Bounding box coordinate data
══════════
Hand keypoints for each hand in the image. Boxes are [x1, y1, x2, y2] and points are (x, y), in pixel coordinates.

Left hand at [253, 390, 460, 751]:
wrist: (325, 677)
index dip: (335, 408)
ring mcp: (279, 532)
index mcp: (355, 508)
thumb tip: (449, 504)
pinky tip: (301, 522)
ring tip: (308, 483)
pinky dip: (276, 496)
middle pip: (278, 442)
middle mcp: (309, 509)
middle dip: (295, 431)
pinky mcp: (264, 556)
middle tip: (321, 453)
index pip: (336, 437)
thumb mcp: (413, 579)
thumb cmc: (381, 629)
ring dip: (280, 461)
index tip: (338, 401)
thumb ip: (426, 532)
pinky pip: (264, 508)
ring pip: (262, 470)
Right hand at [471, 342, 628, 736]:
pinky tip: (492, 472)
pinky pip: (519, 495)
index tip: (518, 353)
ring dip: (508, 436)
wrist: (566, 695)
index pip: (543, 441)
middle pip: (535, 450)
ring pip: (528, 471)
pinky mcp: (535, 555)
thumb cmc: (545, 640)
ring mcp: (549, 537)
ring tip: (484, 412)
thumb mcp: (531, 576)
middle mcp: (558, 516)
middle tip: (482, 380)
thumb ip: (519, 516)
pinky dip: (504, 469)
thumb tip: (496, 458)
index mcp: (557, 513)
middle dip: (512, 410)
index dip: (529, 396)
══════════
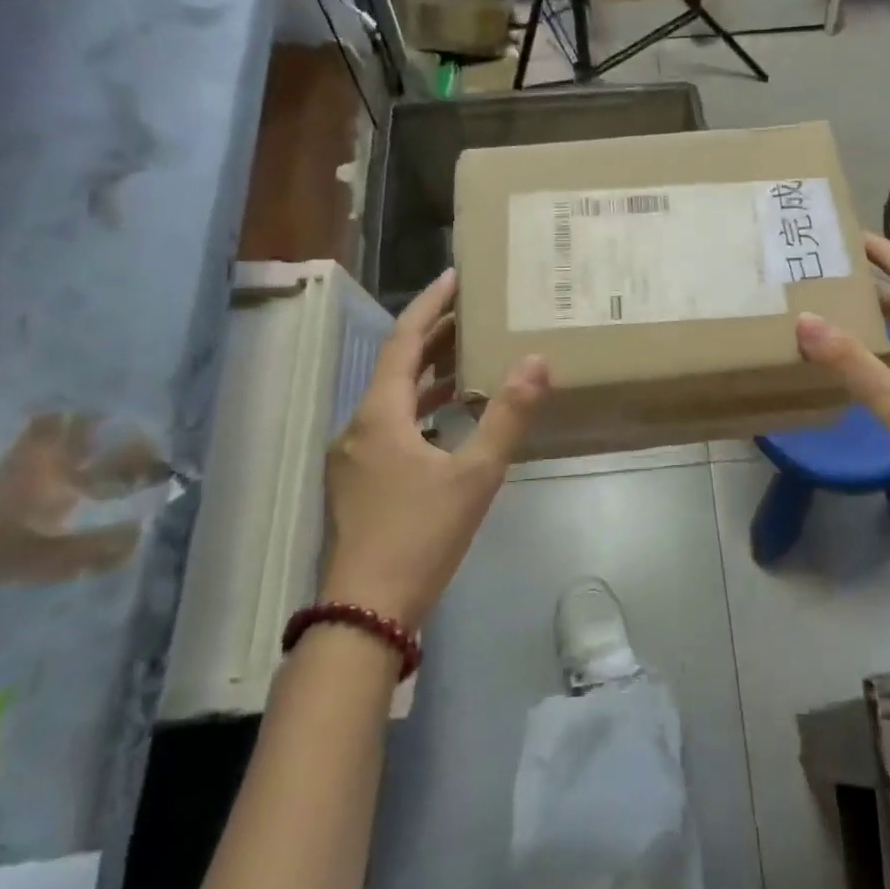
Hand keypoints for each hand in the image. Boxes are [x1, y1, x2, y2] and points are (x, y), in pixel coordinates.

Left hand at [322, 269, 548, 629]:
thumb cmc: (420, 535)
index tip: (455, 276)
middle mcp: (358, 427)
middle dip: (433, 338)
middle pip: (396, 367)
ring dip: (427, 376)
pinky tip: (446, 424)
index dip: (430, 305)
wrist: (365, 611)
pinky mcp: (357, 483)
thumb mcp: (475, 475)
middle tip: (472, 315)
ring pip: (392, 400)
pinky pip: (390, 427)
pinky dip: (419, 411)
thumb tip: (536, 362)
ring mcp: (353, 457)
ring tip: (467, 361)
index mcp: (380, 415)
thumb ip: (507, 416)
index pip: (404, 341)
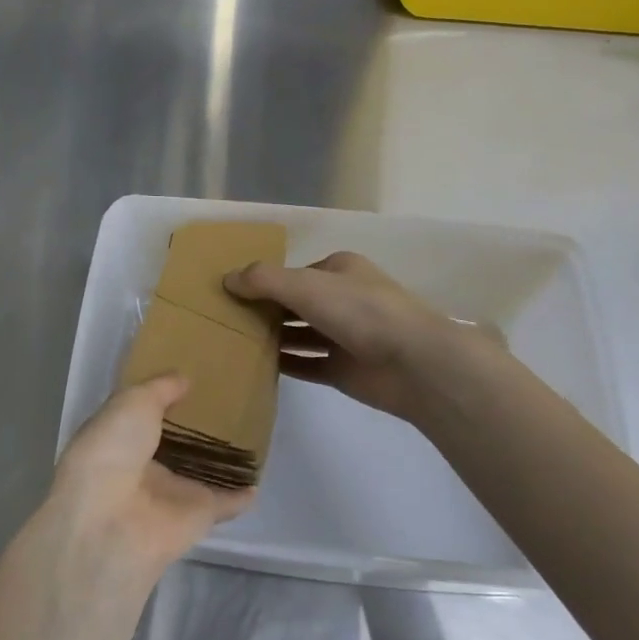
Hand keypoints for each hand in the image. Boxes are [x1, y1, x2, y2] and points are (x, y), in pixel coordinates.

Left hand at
══════════
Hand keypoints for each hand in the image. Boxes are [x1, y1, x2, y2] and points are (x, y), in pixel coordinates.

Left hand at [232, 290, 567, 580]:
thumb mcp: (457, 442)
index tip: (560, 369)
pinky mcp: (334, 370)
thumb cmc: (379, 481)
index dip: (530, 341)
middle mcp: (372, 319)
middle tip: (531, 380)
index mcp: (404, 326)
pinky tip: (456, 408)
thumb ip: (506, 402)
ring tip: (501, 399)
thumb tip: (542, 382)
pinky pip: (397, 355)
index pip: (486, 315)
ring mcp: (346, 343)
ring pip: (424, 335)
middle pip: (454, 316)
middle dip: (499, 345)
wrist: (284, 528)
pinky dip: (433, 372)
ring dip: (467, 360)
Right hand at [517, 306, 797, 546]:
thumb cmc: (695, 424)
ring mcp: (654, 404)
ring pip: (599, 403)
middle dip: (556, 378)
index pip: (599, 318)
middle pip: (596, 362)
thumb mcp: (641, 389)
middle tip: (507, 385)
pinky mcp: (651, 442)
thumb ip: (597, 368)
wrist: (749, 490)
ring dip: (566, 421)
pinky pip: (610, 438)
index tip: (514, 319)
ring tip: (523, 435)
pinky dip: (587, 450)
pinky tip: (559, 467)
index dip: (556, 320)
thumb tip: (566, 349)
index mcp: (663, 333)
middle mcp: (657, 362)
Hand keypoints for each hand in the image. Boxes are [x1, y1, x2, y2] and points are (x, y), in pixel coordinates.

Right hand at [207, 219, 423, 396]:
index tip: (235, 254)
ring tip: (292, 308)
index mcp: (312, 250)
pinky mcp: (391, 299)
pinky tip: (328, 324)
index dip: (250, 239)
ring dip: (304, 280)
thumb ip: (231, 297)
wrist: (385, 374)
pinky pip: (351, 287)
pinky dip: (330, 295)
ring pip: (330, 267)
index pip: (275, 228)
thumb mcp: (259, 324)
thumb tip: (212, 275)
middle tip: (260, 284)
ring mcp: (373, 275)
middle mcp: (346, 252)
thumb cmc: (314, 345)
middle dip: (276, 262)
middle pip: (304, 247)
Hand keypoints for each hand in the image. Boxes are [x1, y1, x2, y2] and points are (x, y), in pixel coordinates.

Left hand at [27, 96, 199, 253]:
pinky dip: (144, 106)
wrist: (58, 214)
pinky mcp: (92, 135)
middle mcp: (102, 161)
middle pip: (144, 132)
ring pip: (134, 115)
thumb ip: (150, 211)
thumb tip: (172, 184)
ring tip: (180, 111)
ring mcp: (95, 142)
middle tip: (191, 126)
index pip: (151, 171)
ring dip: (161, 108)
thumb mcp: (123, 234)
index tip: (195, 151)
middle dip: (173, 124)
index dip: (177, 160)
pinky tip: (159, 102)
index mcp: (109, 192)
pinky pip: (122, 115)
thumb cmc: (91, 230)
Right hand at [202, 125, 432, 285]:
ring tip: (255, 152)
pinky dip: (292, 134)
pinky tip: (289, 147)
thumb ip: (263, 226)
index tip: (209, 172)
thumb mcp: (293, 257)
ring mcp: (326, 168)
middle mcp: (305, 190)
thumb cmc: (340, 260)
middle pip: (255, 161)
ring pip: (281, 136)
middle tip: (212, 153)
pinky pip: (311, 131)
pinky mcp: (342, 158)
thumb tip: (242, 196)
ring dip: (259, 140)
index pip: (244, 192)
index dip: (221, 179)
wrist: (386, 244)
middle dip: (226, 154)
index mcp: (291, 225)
══════════
> **Task directions**
Copy every line above that holds the word "Left".

> **Exercise result**
Left hand at [253, 390, 460, 751]:
Left hand at [322, 269, 548, 629]:
Left hand at
Left hand at [232, 290, 567, 580]:
Left hand at [27, 96, 199, 253]:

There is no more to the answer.